The organization estimates that 1.7 million American youngsters are now home schooled - a
number contested as too high by some - and although the majority are thought to be white
evangelical Protestants with highly educated parents, Smith said his group is seeing rapid
growth in home schooling among other religious groups, such as Muslims and Catholics.
But for American Muslims - an ethnically diverse and fast-growing group whose population is
estimated to be 6 million to 7 million - it is not yet clear whether home schooling will be a
permanent part of the landscape or a temporary phenomenon until the community builds more
private schools. Already there are two Muslim grade schools in Greater Boston, the Al-Hamra
Academy in Northborough and the Islamic Academy of New England in Sharon.
There are no statistics about the numbers of Muslim home schoolers in this country, but it is
clear that most Muslims still send their children to public schools and depend on weekend
Islamic schools for religious instruction.

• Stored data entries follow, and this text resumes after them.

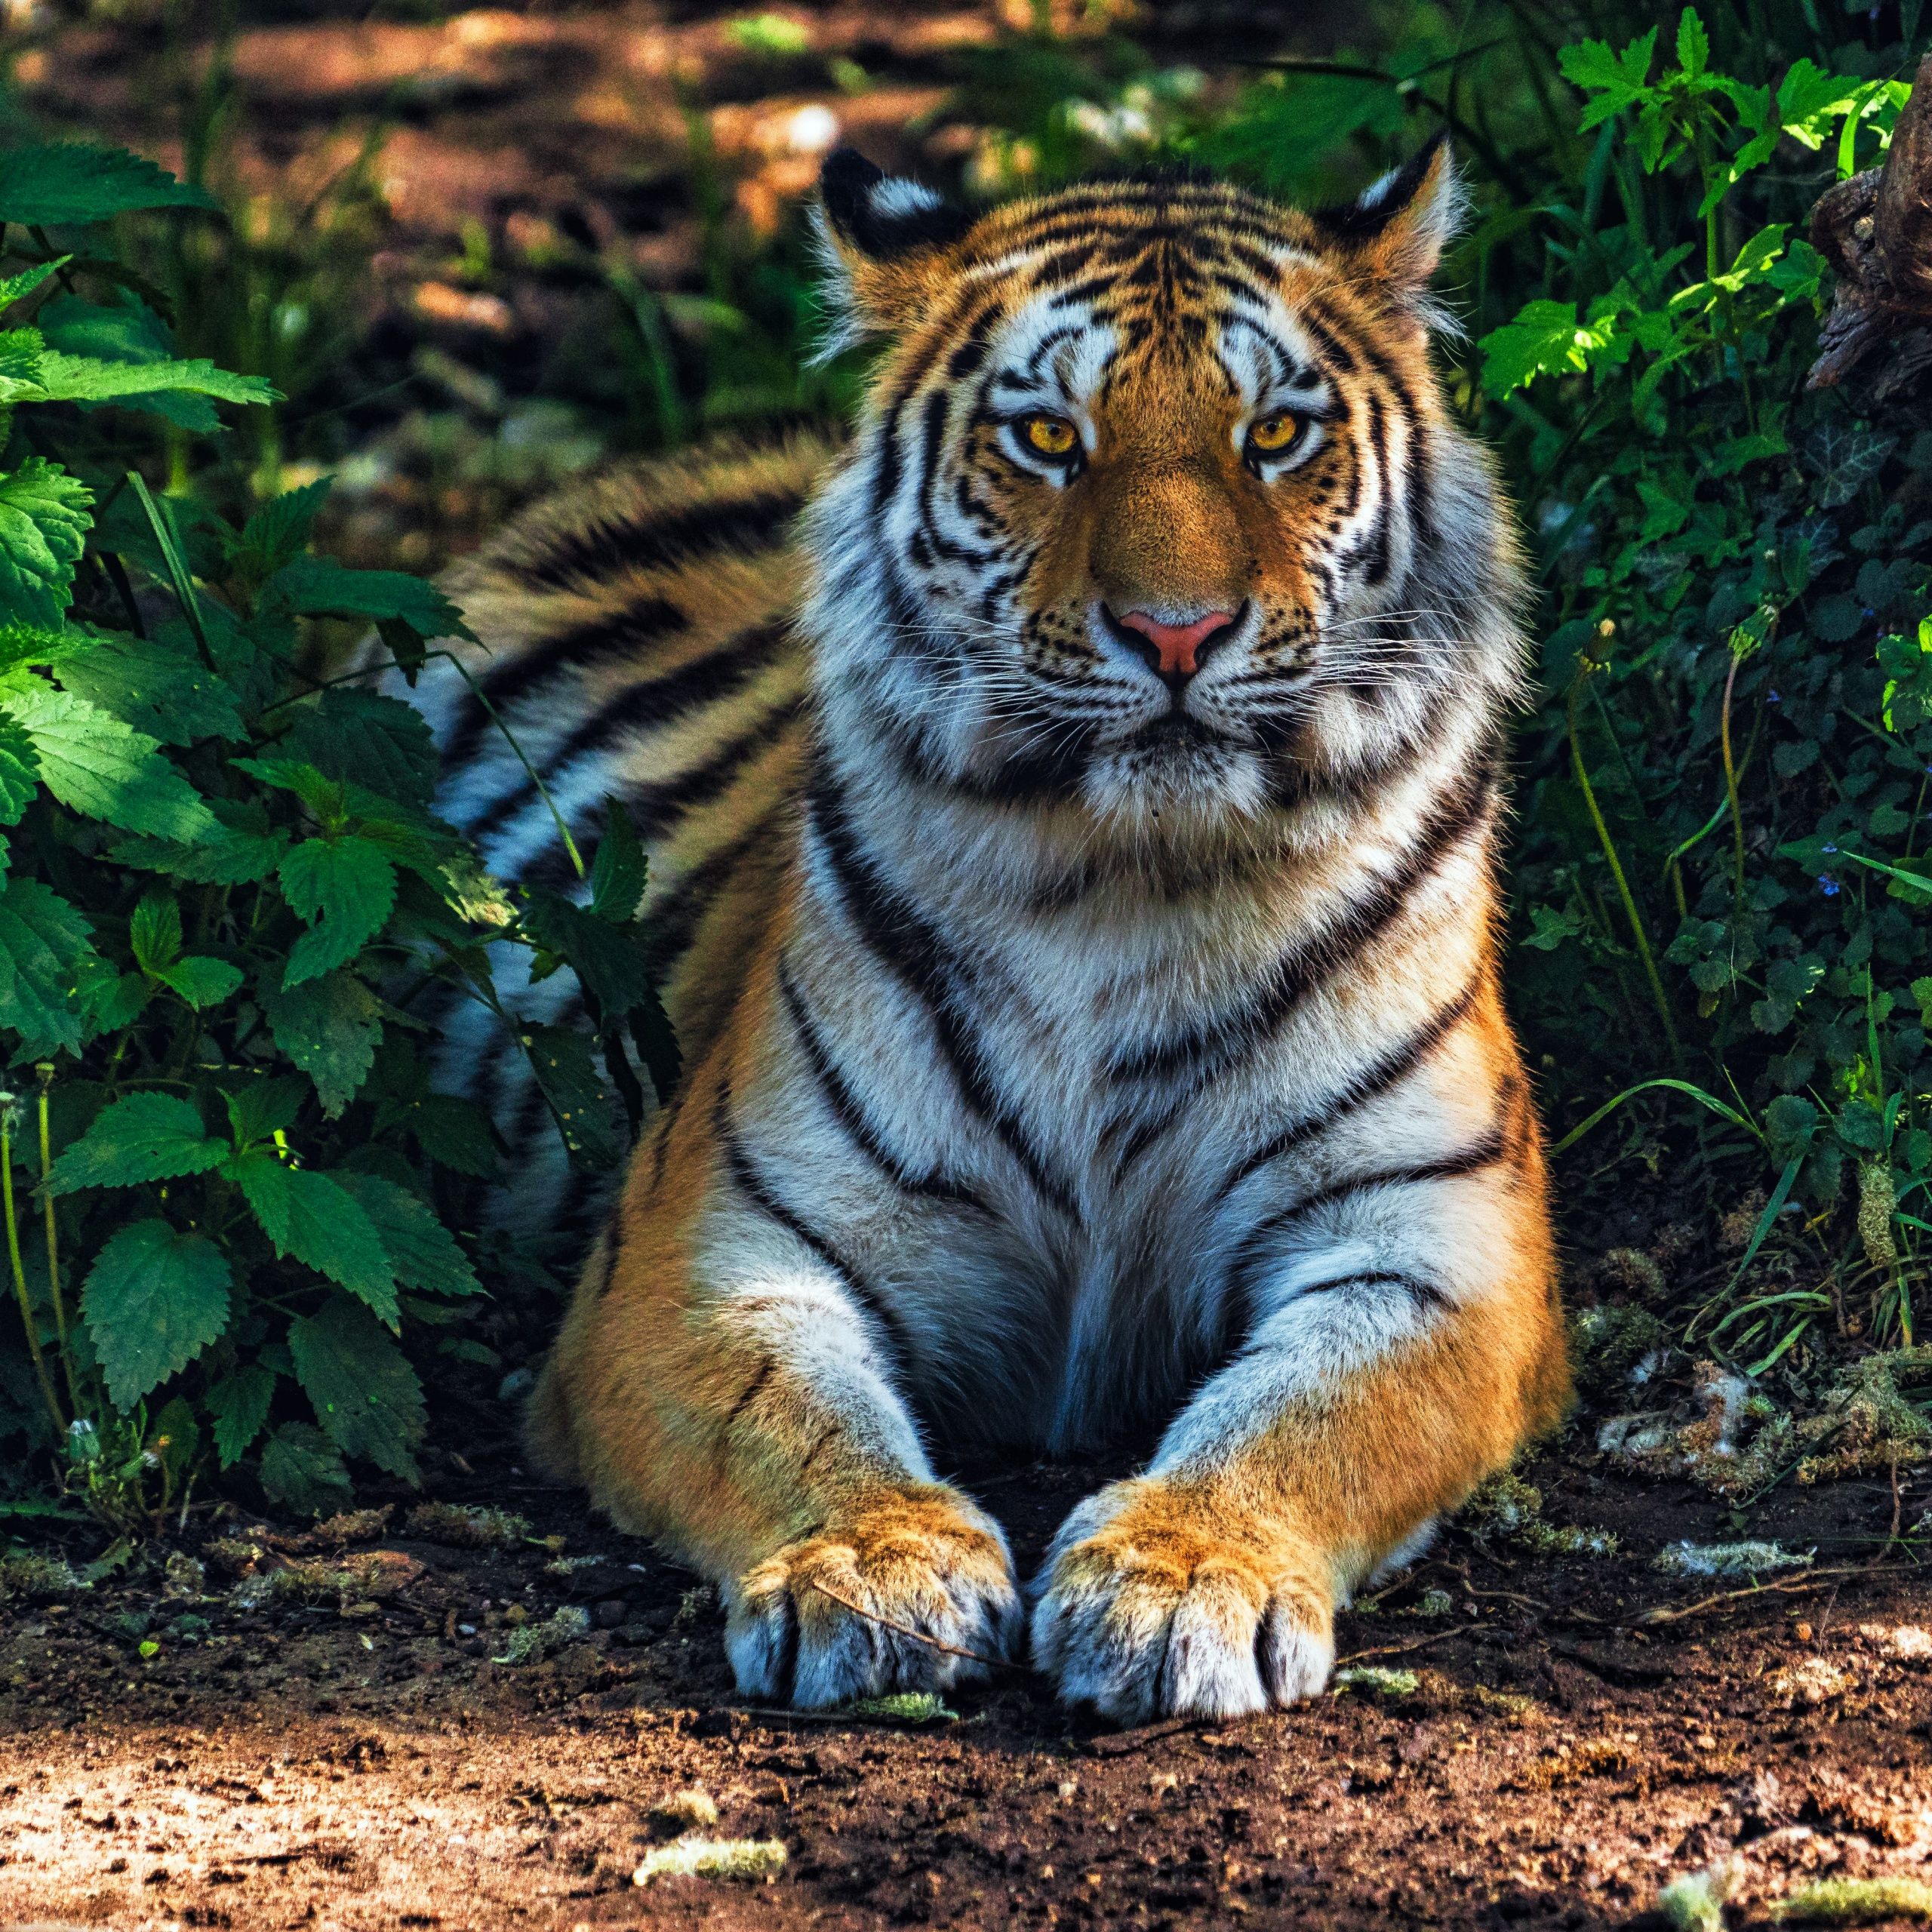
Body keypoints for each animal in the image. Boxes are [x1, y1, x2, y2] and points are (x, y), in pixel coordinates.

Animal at [395, 137, 1570, 1723]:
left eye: (1275, 434)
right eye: (1048, 440)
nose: (1178, 632)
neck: (1133, 889)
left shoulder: (1434, 1238)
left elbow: (1312, 1415)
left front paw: (1183, 1578)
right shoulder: (711, 1241)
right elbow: (790, 1416)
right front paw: (874, 1568)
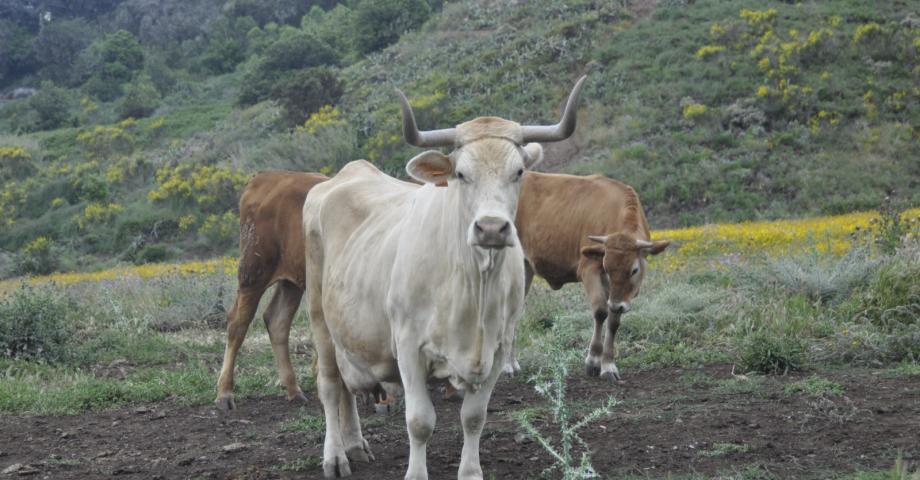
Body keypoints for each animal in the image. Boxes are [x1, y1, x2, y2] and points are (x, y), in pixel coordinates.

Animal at [214, 171, 328, 410]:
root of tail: (266, 176)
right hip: (253, 272)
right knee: (238, 323)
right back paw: (224, 393)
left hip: (292, 280)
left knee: (277, 320)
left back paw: (294, 390)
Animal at [306, 77, 584, 478]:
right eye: (462, 174)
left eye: (518, 172)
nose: (491, 228)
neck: (473, 286)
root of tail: (346, 175)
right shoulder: (408, 345)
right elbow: (419, 421)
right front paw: (416, 473)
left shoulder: (498, 349)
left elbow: (474, 417)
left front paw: (470, 471)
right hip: (319, 317)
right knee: (329, 385)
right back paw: (335, 456)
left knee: (346, 388)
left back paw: (356, 445)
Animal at [516, 171, 668, 380]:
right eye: (606, 266)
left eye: (634, 270)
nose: (617, 305)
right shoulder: (589, 269)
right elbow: (601, 311)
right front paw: (593, 360)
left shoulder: (617, 294)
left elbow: (613, 320)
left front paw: (608, 364)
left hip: (525, 268)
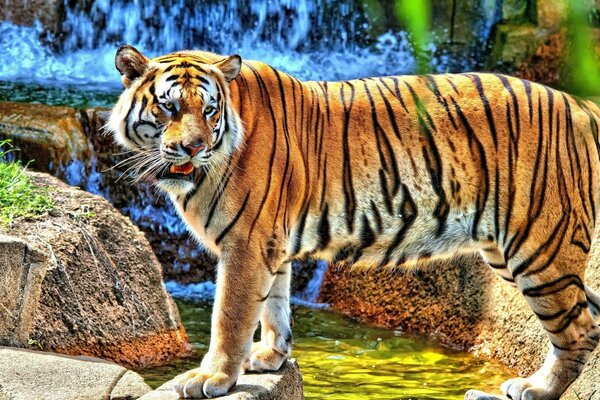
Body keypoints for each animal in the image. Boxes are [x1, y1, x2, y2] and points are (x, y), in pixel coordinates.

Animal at [109, 44, 600, 400]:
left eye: (209, 110)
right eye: (169, 108)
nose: (193, 148)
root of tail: (580, 105)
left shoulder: (246, 244)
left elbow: (229, 316)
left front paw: (212, 378)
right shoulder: (270, 244)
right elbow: (275, 305)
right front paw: (270, 357)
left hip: (538, 248)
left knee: (579, 330)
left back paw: (536, 389)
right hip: (514, 251)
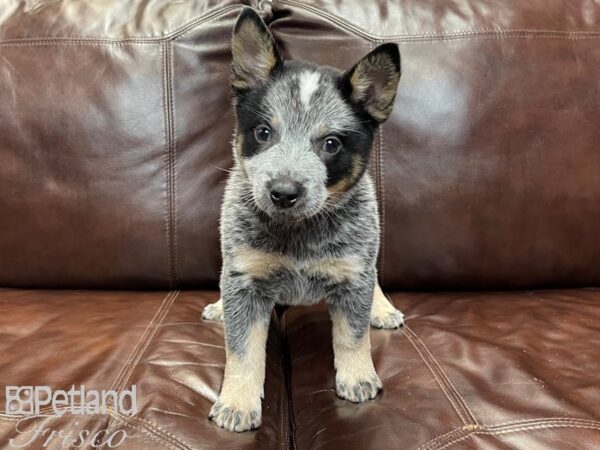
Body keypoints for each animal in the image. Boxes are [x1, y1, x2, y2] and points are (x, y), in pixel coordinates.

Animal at [202, 7, 404, 432]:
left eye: (331, 143)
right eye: (264, 132)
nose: (283, 192)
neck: (299, 235)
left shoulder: (352, 275)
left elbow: (352, 335)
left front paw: (358, 376)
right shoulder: (245, 279)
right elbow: (242, 349)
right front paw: (237, 402)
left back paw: (381, 307)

Nevertheless, there are several organizations devoted to the topic, including the Muslim Home
School Network (www.muslimhomeschool.com), which is hosting a home schooling
convention in Sharon on Saturday and Sunday.
The group is directed by Cynthia Sulaiman, an Attleboro mother of four, who started her eldest
children in public schools but then decided to teach her family at home.
Like Sulaiman, Beresford sent her eldest son to public school for a year before deciding to try
home schooling. "Our local school is quite good, but we felt that because in Islam, you want to

integrate religion into all aspects of life, we could achieve that better by home schooling," she
said.
Beresford and Sulaiman teach their children at home for some of the same reasons cited by
other home schooling parents: a desire for safety, a concern about the secular nature of public
schools, and a hope their children will do better with individual attention. But they have other,
less familiar concerns: They want their children to pray five times a day, they want their
daughters to be able to cover their heads without fear of teasing, and they don't want boys
mixing socially with girls.
They teach the basics - reading, writing, and mathematics - alongside Islamic history, culture,
and religion.
Beresford and Sulaiman are both converts to Islam who married immigrants from Islamic
countries. Scholars say home schooling has been particularly popular among American Muslim
families in which at least one parent was born in the United States, perhaps because the home
schooling phenomenon is most familiar to Americans.
"There are more parents who want to do it, but feel they are not equipped, and those who are
equipped are often African-American or Euro-American Muslims," said Shabbir Mansuri,
executive director of the Council on Islamic Education, a California-based organization that
works to improve and expand the depiction of Islam and Muslims in textbooks.
Variations of home schooling, such as groups of families teaching together, have been popular
particularly among African-American Muslims, said Ilyas Ba-Yunus, a sociologist at State
University of New York at Cortland. "Many of these people are new converts who are very
unhappy with the drugs and guns and dating and sex that they consider to be un-Islamic," BaYunus said. "They think their own teaching at home will be morally strong, and that they will be
able to counter whatever immoral things are happening in school. They're not always
successful, but this is their logic."